Extracted data entries:
---
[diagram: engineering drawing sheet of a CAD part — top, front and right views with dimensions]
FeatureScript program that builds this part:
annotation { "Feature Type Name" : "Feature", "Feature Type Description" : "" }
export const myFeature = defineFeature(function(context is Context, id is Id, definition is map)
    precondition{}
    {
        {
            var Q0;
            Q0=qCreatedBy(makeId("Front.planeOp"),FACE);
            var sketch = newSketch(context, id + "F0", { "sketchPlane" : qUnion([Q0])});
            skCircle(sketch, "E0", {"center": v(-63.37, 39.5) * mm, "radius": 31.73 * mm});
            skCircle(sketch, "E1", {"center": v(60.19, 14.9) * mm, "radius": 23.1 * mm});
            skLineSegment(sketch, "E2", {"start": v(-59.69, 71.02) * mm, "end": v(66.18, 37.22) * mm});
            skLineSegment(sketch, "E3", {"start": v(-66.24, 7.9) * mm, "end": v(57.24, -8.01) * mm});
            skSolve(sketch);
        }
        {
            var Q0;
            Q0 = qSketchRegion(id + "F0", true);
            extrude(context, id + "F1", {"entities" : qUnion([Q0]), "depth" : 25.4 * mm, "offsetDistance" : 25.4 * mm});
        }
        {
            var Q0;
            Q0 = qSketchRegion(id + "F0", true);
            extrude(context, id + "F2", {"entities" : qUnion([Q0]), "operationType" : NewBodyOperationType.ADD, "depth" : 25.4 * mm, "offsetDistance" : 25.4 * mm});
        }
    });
---
_Task to carry out_
Rewrite the records with every "Q0" changed to "sel" and everything else left as it is.

_Exercise answer_
[diagram: engineering drawing sheet of a CAD part — top, front and right views with dimensions]
FeatureScript program that builds this part:
annotation { "Feature Type Name" : "Feature", "Feature Type Description" : "" }
export const myFeature = defineFeature(function(context is Context, id is Id, definition is map)
    precondition{}
    {
        {
            var sel;
            sel=qCreatedBy(makeId("Front.planeOp"),FACE);
            var sketch = newSketch(context, id + "F0", { "sketchPlane" : qUnion([sel])});
            skCircle(sketch, "E0", {"center": v(-63.37, 39.5) * mm, "radius": 31.73 * mm});
            skCircle(sketch, "E1", {"center": v(60.19, 14.9) * mm, "radius": 23.1 * mm});
            skLineSegment(sketch, "E2", {"start": v(-59.69, 71.02) * mm, "end": v(66.18, 37.22) * mm});
            skLineSegment(sketch, "E3", {"start": v(-66.24, 7.9) * mm, "end": v(57.24, -8.01) * mm});
            skSolve(sketch);
        }
        {
            var sel;
            sel = qSketchRegion(id + "F0", true);
            extrude(context, id + "F1", {"entities" : qUnion([sel]), "depth" : 25.4 * mm, "offsetDistance" : 25.4 * mm});
        }
        {
            var sel;
            sel = qSketchRegion(id + "F0", true);
            extrude(context, id + "F2", {"entities" : qUnion([sel]), "operationType" : NewBodyOperationType.ADD, "depth" : 25.4 * mm, "offsetDistance" : 25.4 * mm});
        }
    });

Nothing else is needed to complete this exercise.